▶ [WORK INSTRUCTION]:
Exactly and only the lines from the one with "8: (612, 258)" through the last line of the records need to be set down; please skip the pictures.

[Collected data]
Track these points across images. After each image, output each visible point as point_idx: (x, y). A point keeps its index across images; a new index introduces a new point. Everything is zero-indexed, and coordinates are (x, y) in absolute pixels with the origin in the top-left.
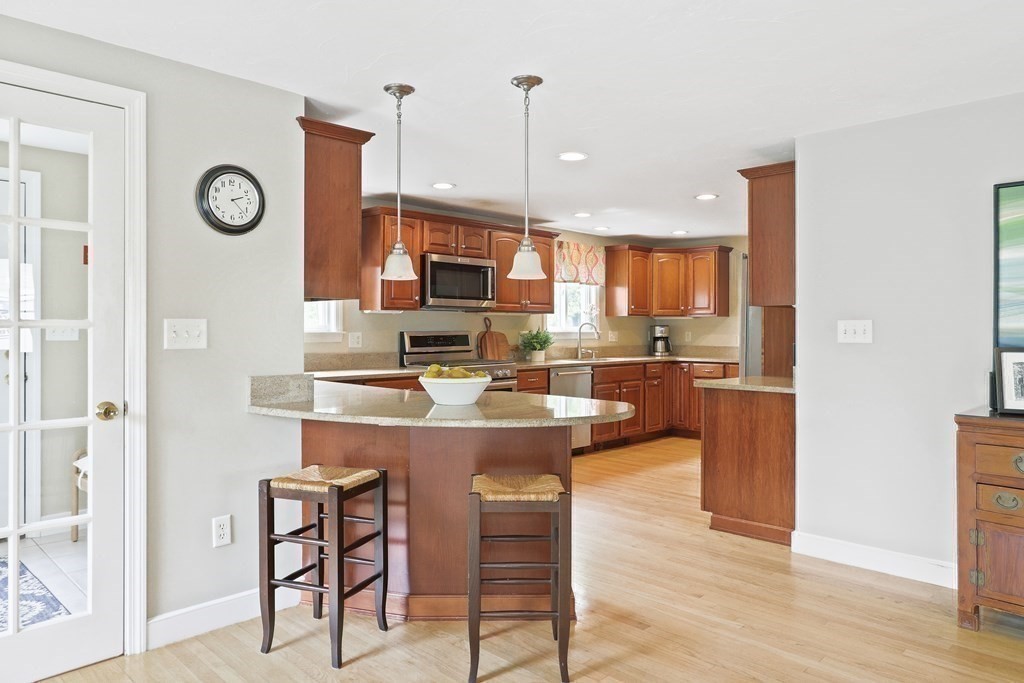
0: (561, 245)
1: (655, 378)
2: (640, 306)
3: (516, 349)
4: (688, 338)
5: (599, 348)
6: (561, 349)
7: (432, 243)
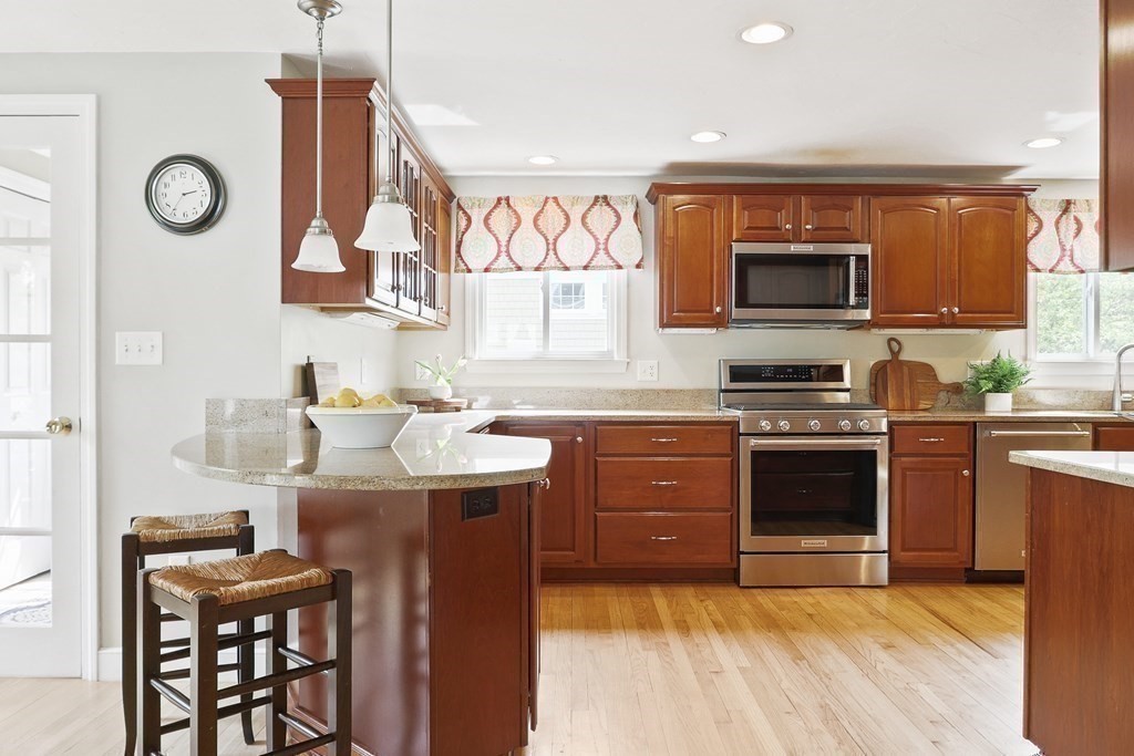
3: (958, 388)
7: (748, 228)
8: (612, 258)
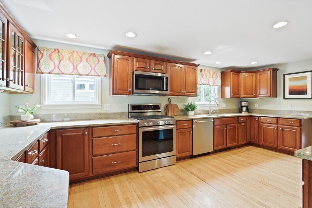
0: (201, 70)
1: (243, 123)
2: (236, 94)
3: (182, 110)
4: (256, 106)
5: (218, 110)
6: (202, 111)
7: (138, 67)
8: (96, 73)
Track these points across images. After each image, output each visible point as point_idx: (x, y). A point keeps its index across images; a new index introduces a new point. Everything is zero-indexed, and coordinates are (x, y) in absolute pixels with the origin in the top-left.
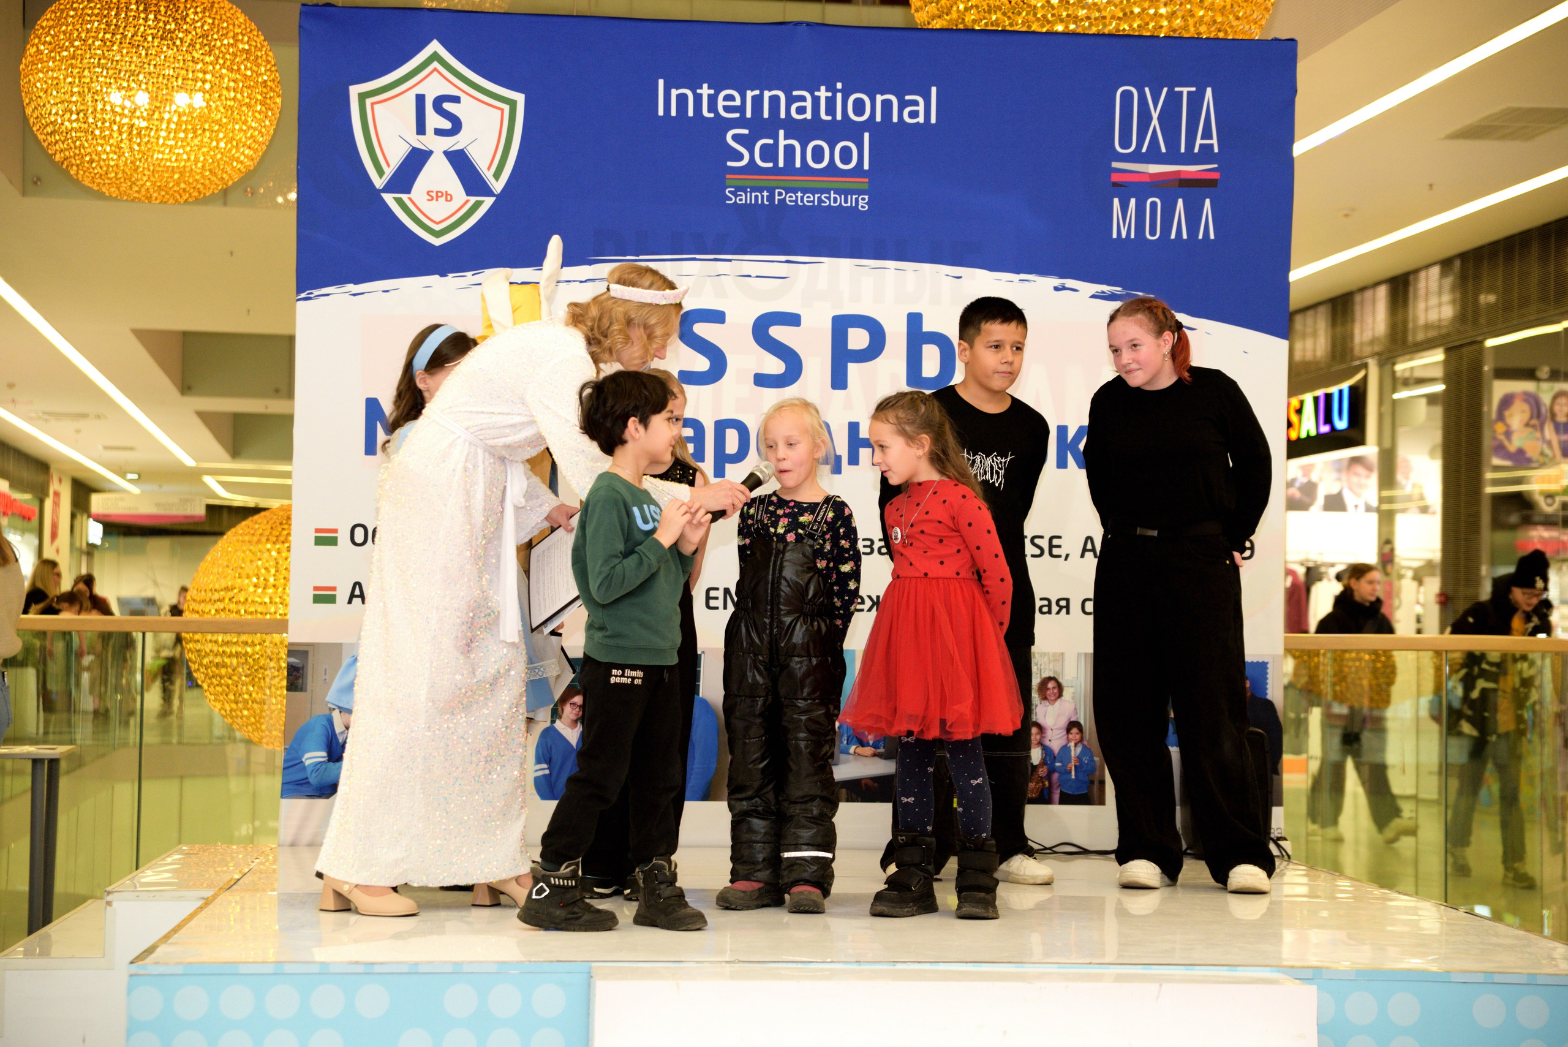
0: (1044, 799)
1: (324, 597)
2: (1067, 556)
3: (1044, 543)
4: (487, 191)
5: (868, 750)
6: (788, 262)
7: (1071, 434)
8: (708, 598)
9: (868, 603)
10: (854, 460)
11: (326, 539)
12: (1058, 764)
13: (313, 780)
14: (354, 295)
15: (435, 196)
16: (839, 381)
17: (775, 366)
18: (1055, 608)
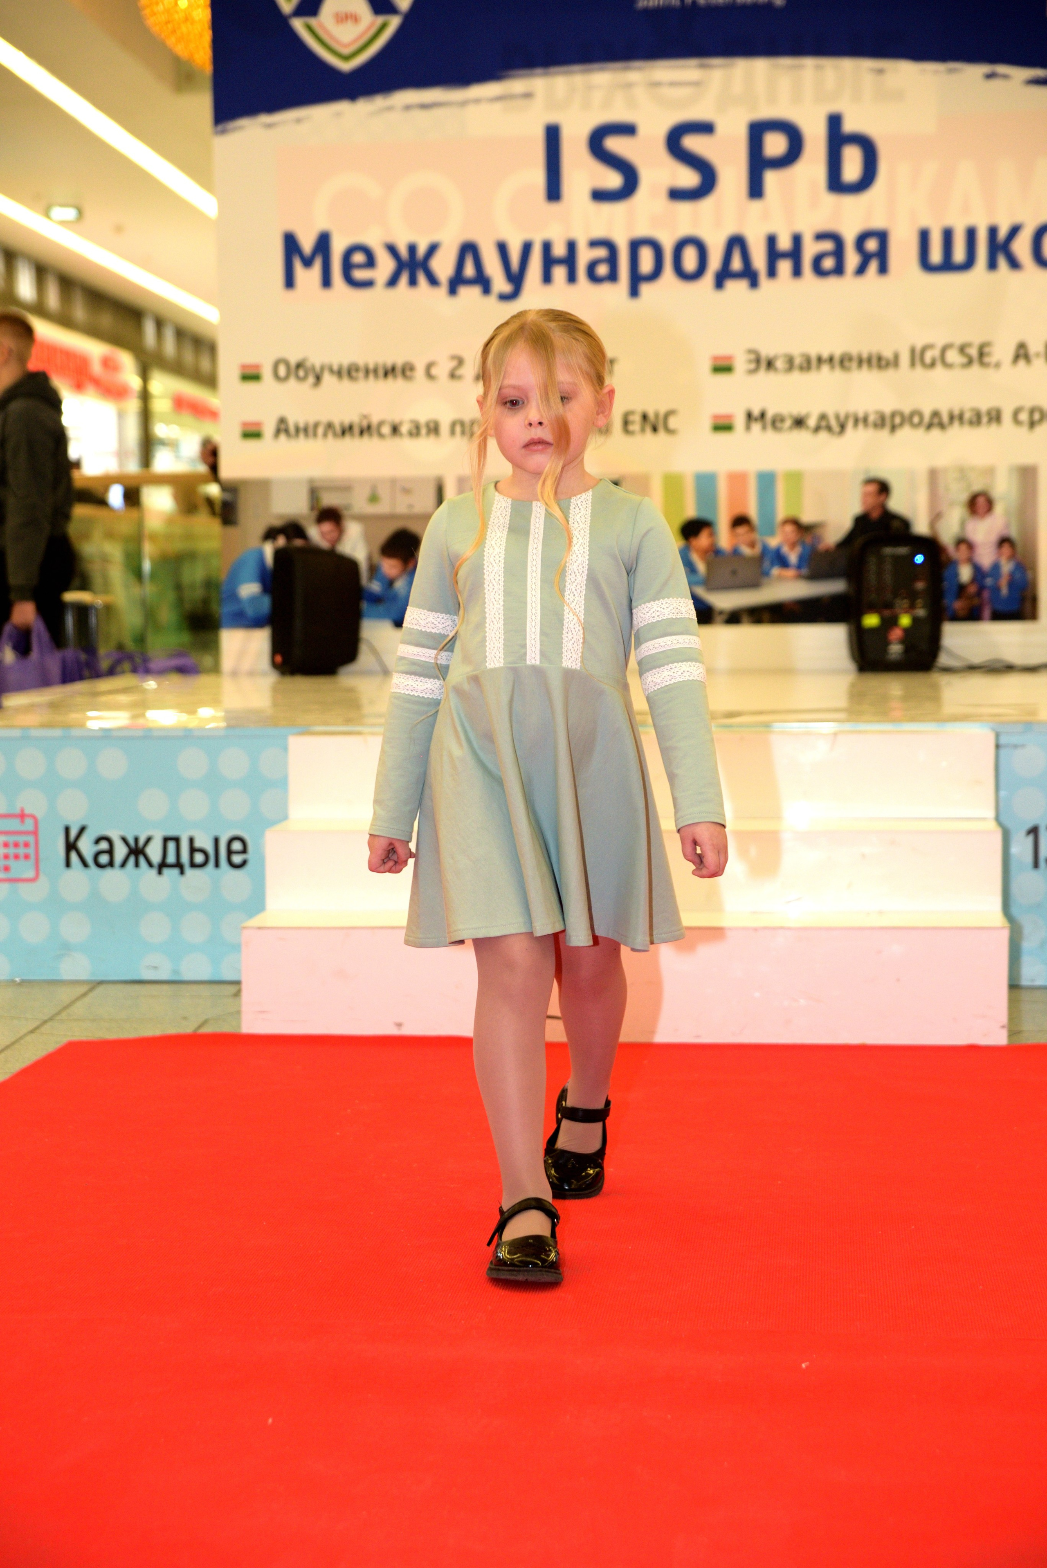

▶ [TASK RESULT]:
8: (612, 258)
0: (201, 70)
1: (243, 123)
2: (236, 94)
3: (182, 110)
4: (256, 106)
5: (218, 110)
6: (202, 111)
7: (138, 67)
8: (96, 73)
Track these points across images. After each image, output each visible point as point_idx: (x, y). A point keeps its index across images; a new index introduces a new point. Everything is zero-indexed, and coordinates are (x, y) in absolute pixels with the origin in the top-left.
0: (1044, 799)
1: (324, 597)
2: (1067, 556)
3: (1044, 543)
4: (487, 191)
5: (868, 750)
6: (788, 262)
7: (1071, 434)
8: (708, 598)
9: (868, 603)
10: (854, 460)
11: (326, 539)
12: (1058, 764)
13: (313, 780)
14: (354, 295)
15: (435, 196)
16: (839, 381)
17: (775, 366)
18: (1055, 608)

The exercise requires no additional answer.